There is a fine line between being confident and sure of your abilities, and starting every sentence with “I.” Confidence is what they want to see in an interview and if you are applying for a job that uses what you are good at, and you are passionate about doing, you will be confident. If you interview for jobs that don’t match your interests, talents and passions, you will find that you have to make yourself sound greater and more “extraordinary.” This is what makes you sound arrogant. So, be casual and confident. Go into the interview knowing you are a good fit for the job and will be able to make a big difference. Don’t be humble. Don’t be arrogant. Be confident.
Rule 7: Make sure you know all the facts.
Be sure you know the expectations, pay rate, working conditions, benefits, and any specific details of the job; confirm your understanding of the details of the position during your interview. This not only ensures you are well informed so you can make a good decision about accepting or not accepting the job, but it also shows the interviewer that you have done your homework to understand the company and are ensuring your understanding is accurate and complete. This shows focus, conscientiousness and commitment – all attributes needed in any position.
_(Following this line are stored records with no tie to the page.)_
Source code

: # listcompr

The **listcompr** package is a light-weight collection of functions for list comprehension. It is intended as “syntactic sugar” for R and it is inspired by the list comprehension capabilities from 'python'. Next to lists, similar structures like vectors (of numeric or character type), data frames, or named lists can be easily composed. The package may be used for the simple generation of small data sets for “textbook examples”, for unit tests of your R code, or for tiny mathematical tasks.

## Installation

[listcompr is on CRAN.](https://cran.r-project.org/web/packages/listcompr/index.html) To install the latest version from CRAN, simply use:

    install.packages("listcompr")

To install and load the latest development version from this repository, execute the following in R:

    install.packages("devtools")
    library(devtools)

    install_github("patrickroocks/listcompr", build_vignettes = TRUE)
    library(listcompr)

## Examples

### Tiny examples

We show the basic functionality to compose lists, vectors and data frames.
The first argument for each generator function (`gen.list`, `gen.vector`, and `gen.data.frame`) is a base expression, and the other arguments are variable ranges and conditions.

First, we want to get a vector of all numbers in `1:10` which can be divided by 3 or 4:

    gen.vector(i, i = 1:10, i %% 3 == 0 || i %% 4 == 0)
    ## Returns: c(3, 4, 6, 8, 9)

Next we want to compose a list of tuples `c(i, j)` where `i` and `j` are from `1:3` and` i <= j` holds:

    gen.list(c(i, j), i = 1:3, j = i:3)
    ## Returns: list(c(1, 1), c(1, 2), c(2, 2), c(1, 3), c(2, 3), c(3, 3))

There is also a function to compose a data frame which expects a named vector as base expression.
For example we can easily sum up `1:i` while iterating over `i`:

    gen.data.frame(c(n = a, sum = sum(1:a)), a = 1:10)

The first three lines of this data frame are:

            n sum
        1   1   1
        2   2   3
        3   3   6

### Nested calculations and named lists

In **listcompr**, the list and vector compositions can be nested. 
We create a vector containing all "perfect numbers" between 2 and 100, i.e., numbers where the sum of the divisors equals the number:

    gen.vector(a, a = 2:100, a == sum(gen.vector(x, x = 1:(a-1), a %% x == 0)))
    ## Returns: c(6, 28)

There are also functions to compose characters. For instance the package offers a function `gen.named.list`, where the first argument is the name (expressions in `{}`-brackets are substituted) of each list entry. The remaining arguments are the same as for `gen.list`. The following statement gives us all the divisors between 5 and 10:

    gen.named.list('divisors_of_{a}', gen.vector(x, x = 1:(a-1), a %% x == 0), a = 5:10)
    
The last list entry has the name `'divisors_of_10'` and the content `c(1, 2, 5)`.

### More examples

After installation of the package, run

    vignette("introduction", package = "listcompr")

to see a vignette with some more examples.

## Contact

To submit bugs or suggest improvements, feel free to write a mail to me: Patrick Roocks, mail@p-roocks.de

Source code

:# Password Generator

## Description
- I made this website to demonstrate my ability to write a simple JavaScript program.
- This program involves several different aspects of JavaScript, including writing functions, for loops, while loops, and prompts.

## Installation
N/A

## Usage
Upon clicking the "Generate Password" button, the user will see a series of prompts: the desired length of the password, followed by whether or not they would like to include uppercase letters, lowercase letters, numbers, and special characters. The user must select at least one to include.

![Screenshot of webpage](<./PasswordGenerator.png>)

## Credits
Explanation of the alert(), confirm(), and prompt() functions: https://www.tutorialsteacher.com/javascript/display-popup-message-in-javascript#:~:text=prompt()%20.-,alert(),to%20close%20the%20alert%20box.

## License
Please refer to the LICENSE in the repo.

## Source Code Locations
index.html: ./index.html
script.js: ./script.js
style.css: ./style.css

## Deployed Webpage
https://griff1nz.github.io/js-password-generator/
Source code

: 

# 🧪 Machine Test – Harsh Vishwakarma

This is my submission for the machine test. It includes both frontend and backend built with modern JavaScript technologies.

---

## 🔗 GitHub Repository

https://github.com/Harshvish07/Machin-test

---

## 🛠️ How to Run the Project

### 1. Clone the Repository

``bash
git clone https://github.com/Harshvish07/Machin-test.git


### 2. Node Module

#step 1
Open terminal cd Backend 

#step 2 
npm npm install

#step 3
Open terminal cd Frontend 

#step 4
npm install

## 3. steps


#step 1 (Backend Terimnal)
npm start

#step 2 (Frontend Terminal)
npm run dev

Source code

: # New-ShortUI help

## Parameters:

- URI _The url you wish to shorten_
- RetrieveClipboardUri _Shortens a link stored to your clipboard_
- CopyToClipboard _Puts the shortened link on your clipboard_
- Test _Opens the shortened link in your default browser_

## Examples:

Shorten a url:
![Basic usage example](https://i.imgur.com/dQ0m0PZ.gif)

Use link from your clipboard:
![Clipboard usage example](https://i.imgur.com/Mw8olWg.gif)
Rule 8: Look for common ground.
There are studies out that support that we connect best to people who share similar interests or attributes with us. As you approach your interview, notice pictures, objects, awards and other things that first give you information about the interviewer, but also help you see areas about which you both can connect. If you both have coached soccer, lived in a section of a city, drive a certain car, etc…you have some commonality. This makes the interview more personal and more comfortable for both.